Top of Dataset records

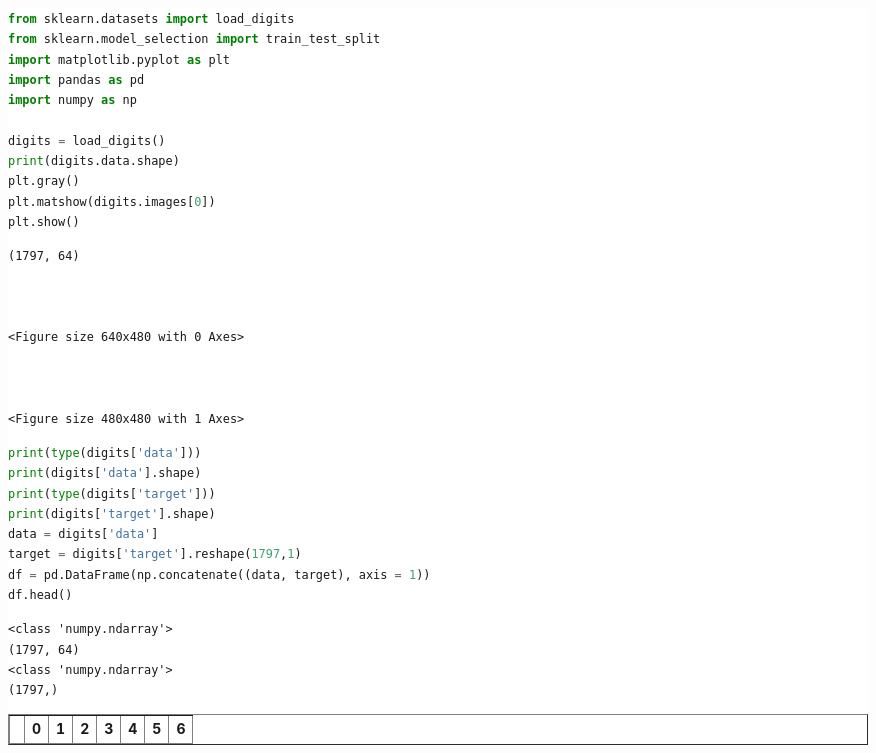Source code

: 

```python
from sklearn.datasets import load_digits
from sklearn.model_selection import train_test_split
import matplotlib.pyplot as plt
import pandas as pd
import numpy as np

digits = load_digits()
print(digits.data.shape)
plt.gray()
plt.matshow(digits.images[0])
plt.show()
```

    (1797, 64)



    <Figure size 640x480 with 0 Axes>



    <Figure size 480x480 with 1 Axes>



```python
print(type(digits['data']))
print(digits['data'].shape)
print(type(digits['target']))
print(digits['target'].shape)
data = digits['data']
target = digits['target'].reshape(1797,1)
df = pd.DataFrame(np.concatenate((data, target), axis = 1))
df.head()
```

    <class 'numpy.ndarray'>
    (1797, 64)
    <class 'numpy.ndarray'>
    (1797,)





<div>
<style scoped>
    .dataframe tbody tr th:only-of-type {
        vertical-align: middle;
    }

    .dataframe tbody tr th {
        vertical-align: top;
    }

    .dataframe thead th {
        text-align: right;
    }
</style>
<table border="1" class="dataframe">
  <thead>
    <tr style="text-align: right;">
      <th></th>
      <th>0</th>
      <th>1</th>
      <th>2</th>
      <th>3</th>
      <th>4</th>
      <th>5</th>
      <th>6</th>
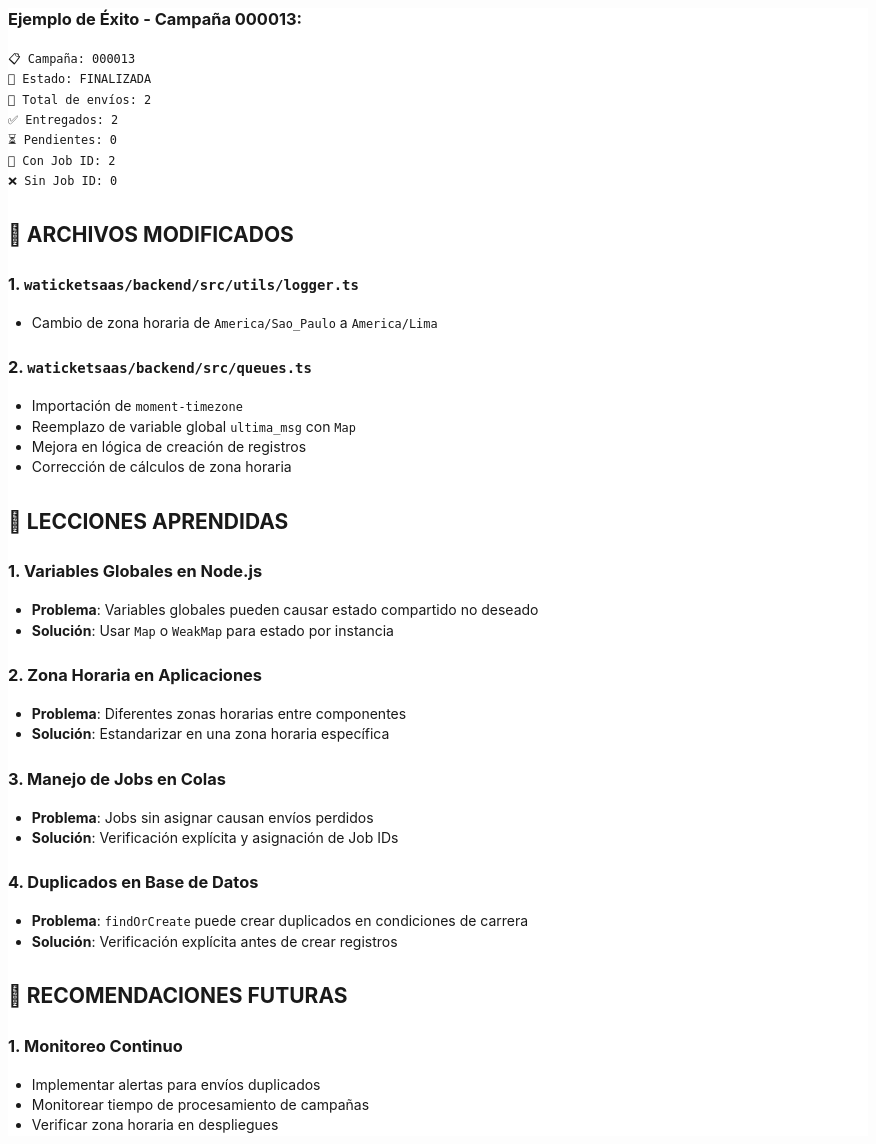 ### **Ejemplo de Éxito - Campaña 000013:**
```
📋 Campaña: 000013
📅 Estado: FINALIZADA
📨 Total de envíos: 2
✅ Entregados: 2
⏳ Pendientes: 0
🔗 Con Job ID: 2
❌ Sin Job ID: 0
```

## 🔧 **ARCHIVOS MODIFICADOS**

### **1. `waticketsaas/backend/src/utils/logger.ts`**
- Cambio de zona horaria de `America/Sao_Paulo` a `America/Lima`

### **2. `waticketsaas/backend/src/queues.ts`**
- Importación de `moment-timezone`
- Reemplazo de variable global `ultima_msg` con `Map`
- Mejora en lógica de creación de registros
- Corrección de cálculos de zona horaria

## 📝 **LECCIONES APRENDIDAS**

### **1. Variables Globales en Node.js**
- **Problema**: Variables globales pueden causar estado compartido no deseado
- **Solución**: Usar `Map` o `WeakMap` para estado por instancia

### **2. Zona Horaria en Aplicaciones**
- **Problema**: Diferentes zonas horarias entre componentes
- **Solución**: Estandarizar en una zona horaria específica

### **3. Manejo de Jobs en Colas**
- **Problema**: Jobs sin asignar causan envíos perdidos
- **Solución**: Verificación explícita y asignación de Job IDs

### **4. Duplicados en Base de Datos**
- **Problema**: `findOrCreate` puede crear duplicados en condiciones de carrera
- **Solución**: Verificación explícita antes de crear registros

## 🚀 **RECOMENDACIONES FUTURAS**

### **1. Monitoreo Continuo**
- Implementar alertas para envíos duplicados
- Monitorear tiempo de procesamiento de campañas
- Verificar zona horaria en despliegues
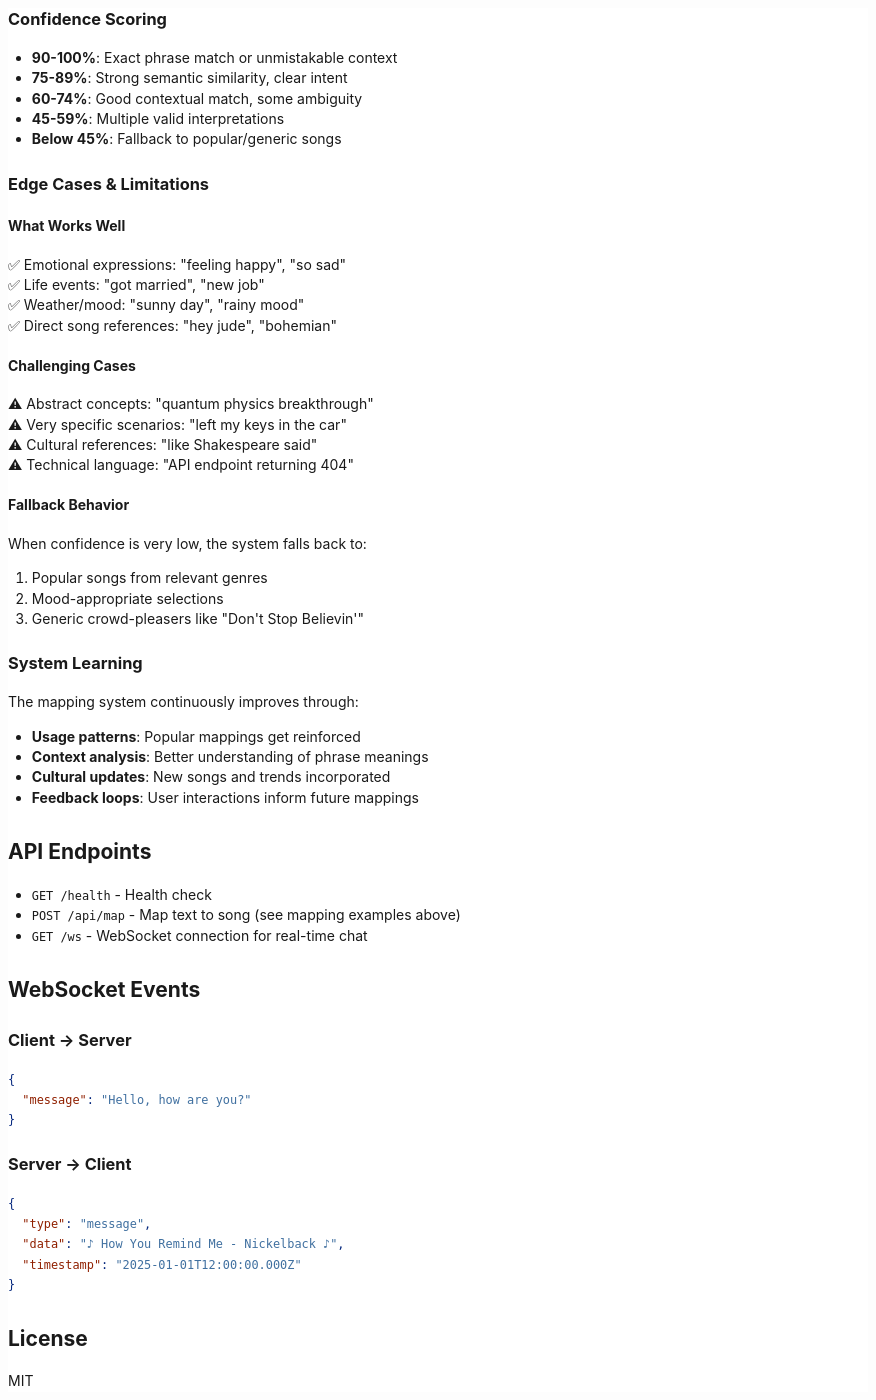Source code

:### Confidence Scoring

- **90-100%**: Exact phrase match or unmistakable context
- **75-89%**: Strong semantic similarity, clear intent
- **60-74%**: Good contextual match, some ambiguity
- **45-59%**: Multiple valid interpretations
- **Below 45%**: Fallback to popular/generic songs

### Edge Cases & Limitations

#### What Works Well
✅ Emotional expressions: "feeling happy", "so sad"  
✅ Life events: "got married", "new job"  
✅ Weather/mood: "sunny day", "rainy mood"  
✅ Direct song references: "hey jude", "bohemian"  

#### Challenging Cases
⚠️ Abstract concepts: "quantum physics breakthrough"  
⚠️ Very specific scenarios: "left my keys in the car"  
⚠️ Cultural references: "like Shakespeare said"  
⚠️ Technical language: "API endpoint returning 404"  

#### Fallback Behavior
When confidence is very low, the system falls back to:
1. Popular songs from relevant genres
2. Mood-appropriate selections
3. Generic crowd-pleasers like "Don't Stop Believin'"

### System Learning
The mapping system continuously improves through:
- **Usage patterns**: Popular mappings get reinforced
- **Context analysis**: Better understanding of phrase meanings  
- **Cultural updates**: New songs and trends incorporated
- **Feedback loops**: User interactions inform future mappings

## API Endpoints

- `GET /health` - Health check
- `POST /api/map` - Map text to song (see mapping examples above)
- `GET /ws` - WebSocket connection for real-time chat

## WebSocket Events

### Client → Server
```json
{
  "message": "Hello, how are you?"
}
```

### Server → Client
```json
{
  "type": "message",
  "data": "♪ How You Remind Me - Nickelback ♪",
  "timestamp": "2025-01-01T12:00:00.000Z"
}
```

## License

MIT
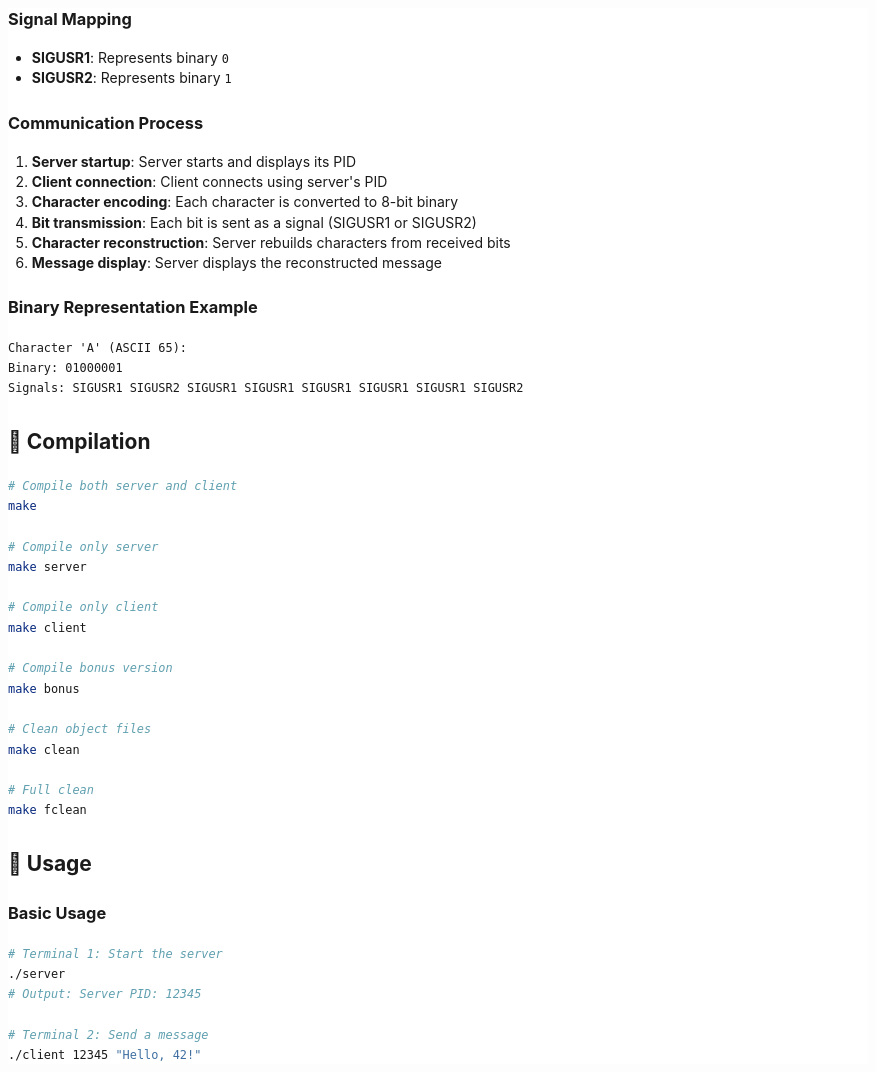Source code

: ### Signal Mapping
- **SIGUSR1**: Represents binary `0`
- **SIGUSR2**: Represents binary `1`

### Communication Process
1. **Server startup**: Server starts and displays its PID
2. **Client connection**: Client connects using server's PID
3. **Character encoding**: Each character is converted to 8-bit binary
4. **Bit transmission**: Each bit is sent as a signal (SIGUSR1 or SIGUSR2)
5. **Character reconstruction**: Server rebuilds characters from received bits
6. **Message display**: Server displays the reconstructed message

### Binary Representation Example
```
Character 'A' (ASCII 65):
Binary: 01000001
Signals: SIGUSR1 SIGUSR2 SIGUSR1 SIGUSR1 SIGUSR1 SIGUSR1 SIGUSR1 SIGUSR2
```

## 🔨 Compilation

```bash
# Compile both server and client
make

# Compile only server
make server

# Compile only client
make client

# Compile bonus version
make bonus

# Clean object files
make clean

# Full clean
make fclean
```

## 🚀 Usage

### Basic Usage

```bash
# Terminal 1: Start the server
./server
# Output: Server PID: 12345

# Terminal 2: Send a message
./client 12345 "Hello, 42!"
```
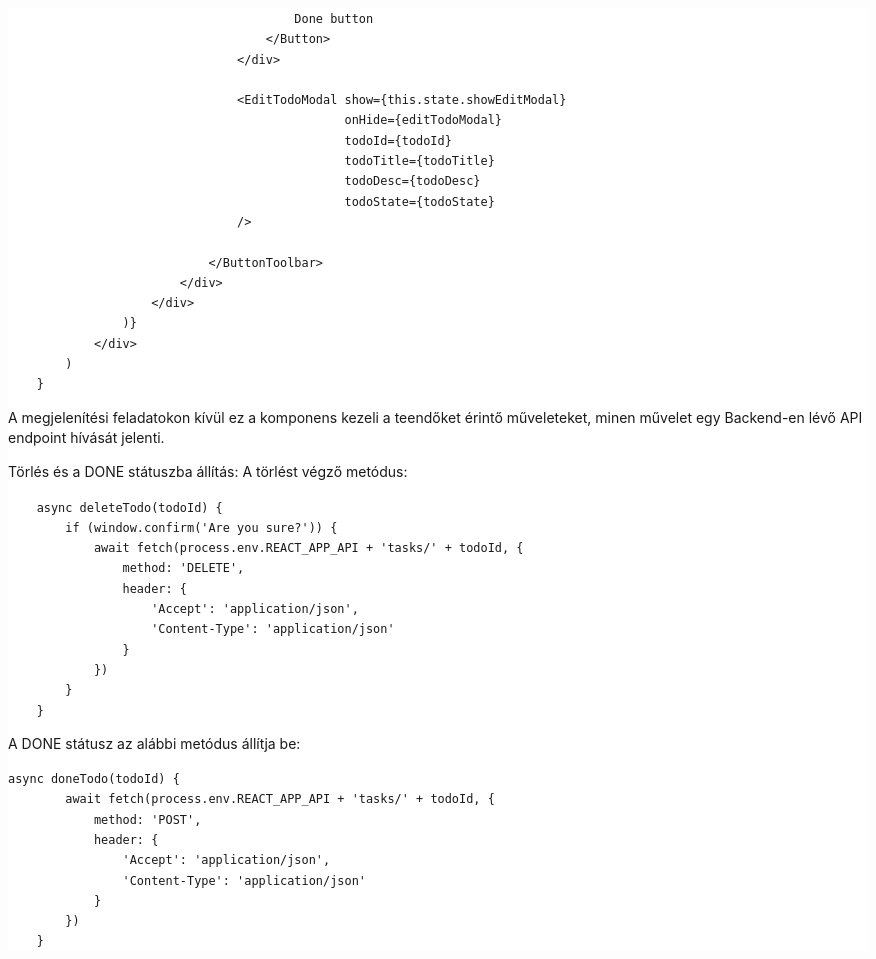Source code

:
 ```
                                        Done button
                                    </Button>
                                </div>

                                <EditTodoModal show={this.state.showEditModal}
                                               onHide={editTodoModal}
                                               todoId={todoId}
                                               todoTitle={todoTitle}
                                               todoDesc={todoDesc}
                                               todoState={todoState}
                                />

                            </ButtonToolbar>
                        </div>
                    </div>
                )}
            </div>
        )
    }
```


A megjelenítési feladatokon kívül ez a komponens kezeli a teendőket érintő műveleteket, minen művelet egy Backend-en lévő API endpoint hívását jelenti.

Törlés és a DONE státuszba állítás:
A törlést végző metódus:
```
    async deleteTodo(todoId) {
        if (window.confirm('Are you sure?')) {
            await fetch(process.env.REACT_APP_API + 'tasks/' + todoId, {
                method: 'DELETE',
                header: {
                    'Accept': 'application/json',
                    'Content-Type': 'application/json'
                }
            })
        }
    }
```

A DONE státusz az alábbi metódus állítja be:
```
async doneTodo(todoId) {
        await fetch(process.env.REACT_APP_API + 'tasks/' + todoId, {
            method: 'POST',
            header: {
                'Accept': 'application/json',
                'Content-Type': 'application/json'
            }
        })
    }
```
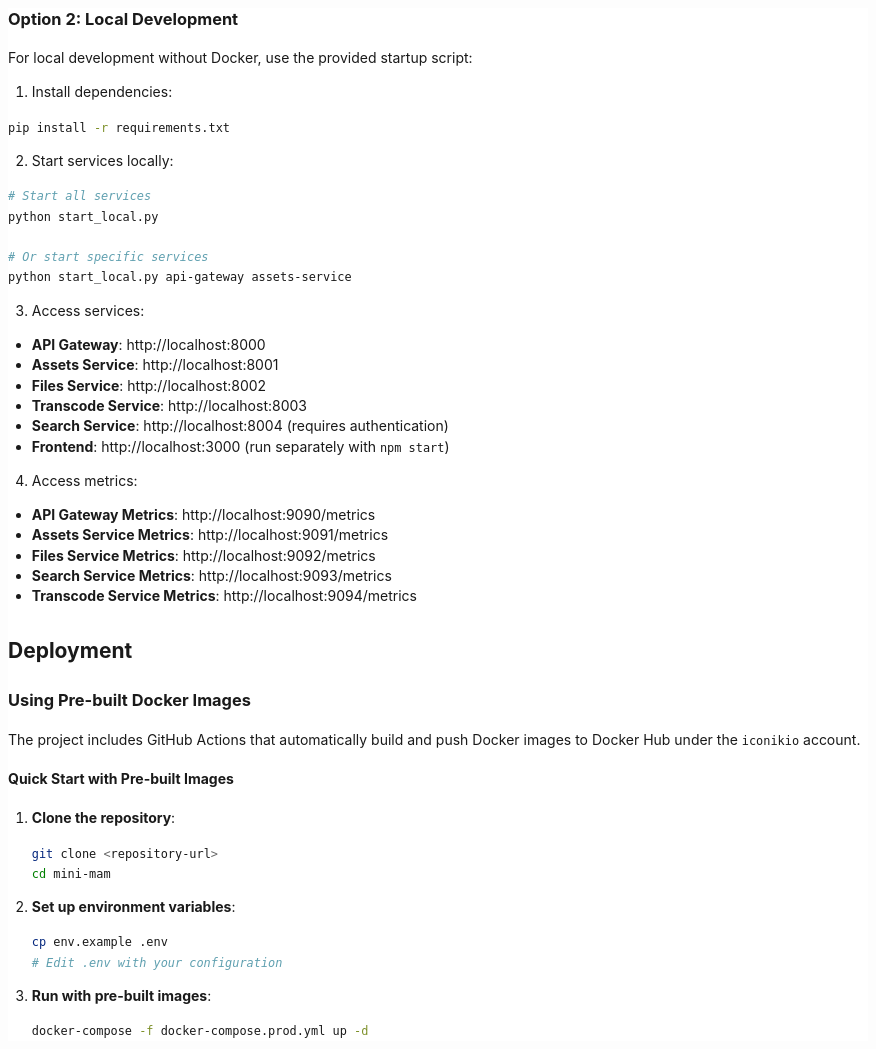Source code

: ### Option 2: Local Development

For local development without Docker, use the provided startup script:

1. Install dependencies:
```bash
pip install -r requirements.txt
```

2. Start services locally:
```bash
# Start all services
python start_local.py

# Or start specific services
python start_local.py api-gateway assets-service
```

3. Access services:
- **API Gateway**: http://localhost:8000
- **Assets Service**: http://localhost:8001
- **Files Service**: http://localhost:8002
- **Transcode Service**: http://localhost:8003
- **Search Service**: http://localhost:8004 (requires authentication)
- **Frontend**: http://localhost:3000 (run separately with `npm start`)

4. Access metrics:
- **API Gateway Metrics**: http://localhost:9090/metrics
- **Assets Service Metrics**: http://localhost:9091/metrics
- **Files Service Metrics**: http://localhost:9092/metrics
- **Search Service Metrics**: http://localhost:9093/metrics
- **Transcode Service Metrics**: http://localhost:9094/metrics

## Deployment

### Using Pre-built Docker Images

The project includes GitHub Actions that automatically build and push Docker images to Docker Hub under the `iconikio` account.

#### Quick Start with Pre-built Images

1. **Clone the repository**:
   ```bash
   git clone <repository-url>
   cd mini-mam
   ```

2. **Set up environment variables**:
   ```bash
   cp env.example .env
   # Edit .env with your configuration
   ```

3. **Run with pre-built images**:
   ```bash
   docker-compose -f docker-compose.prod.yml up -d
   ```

Bottom of Dataset records

#### [About this exercise]
Scan the material above. Extract every line in which the word "built" occurs.

#### [Final answer]
### Using Pre-built Docker Images
#### Quick Start with Pre-built Images
3. **Run with pre-built images**:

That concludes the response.